Factor XIII transamidase is an enzyme that plays a crucial role in the final step of blood clot formation, known as clot stabilization. It is also referred to as fibrin stabilizing factor or coagulation factor XIII (FXIII). The enzyme is a heterotetramer consisting of two A subunits and two B subunits.
Factor XIII transamidase acts on the clotting protein fibrinogen, which is converted into fibrin during the coagulation process. Once fibrin is formed, the transamidase catalyzes the formation of covalent bonds between adjacent fibrin molecules, resulting in the cross-linking of fibrin polymers. This cross-linking provides structural strength and stability to the clot, making it resistant to breakdown and dissolution.
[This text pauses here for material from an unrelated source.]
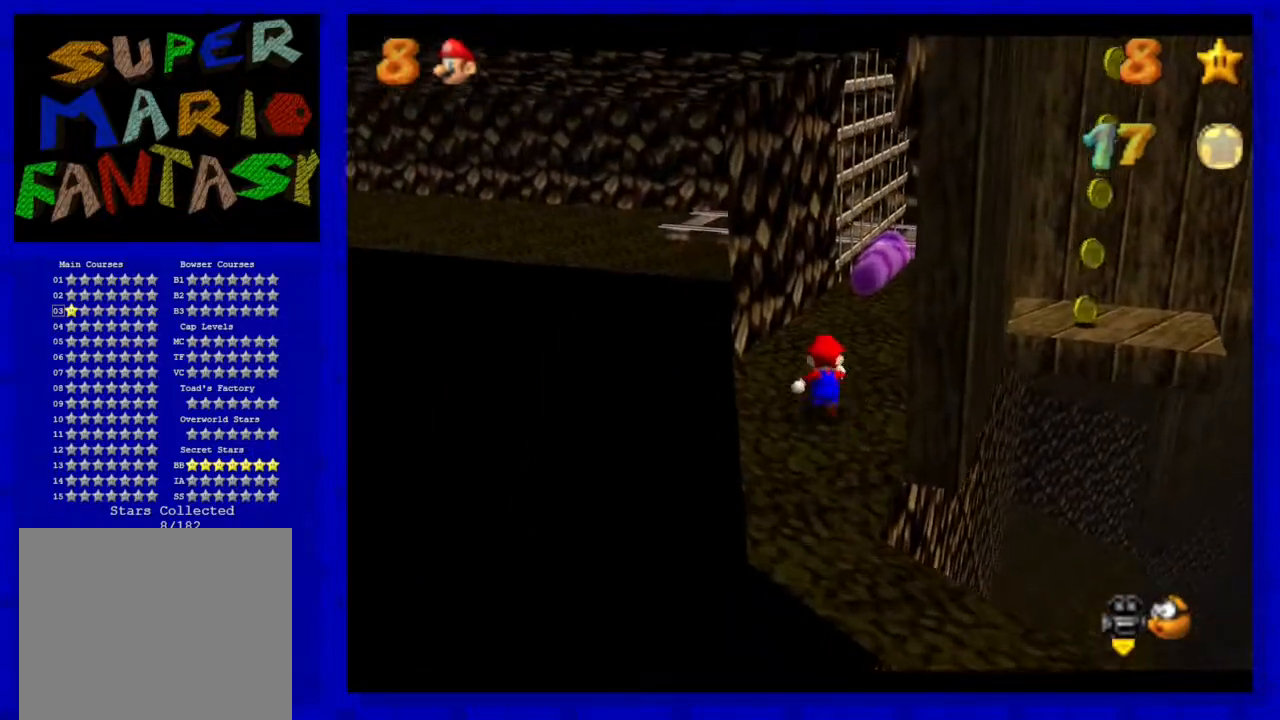
{"buttons": [], "left_stick": "up", "events": [[233, "C_LEFT", "down"], [283, "C_LEFT", "up"]]}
The activity of factor XIII transamidase is essential for the proper functioning of blood coagulation and wound healing. Deficiency or dysfunction of this enzyme can lead to various bleeding disorders, such as congenital factor XIII deficiency, in which patients experience abnormal bleeding and delayed wound healing.
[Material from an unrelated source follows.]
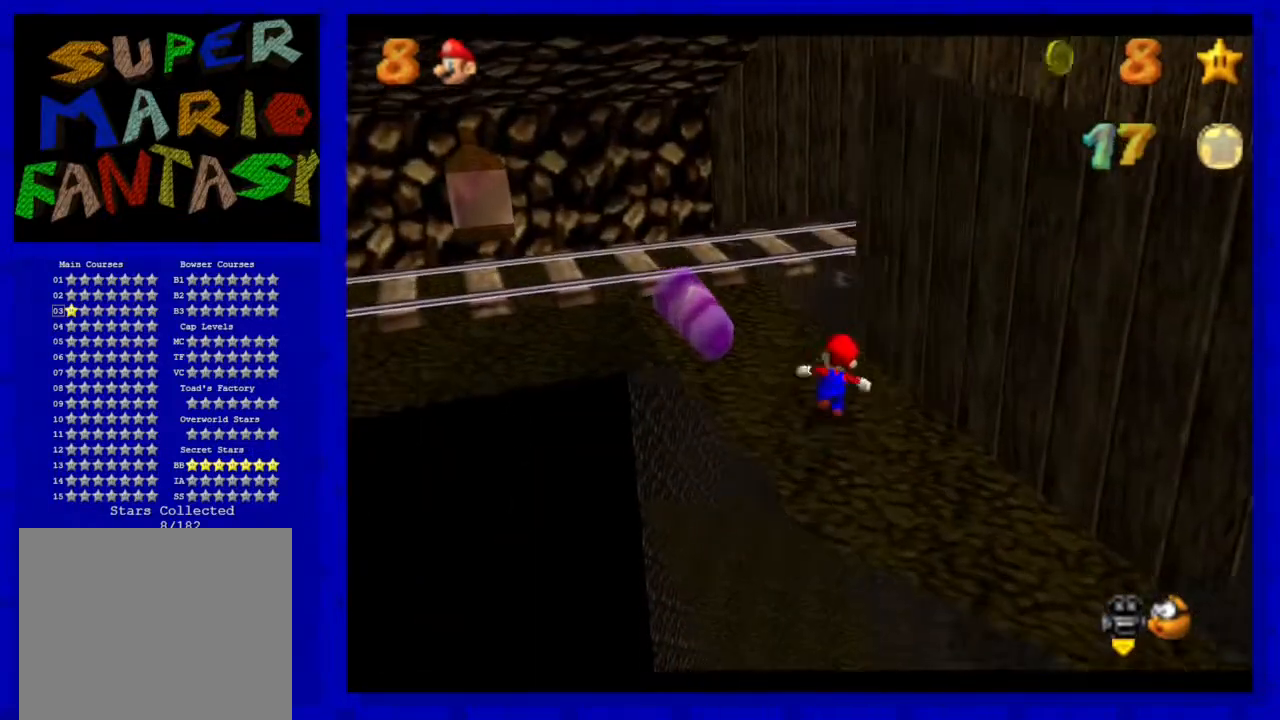
{"buttons": [], "left_stick": "up-left", "events": [[283, "left_stick", "up-left"]]}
Factor XIII transamidase is also involved in non-hemostatic functions, including tissue repair, angiogenesis, and immune regulation. It participates in scar formation during tissue healing by stabilizing newly formed fibrin meshwork. Additionally, it plays a role in the clearance of immune complexes through interactions with immune cells and complement system.
In summary, factor XIII transamidase is an enzyme responsible for stabilizing blood clots by cross-linking fibrin polymers, and its deficiency or malfunction can result in bleeding disorders. Furthermore, it has non-hemostatic functions related to tissue repair and immune regulation.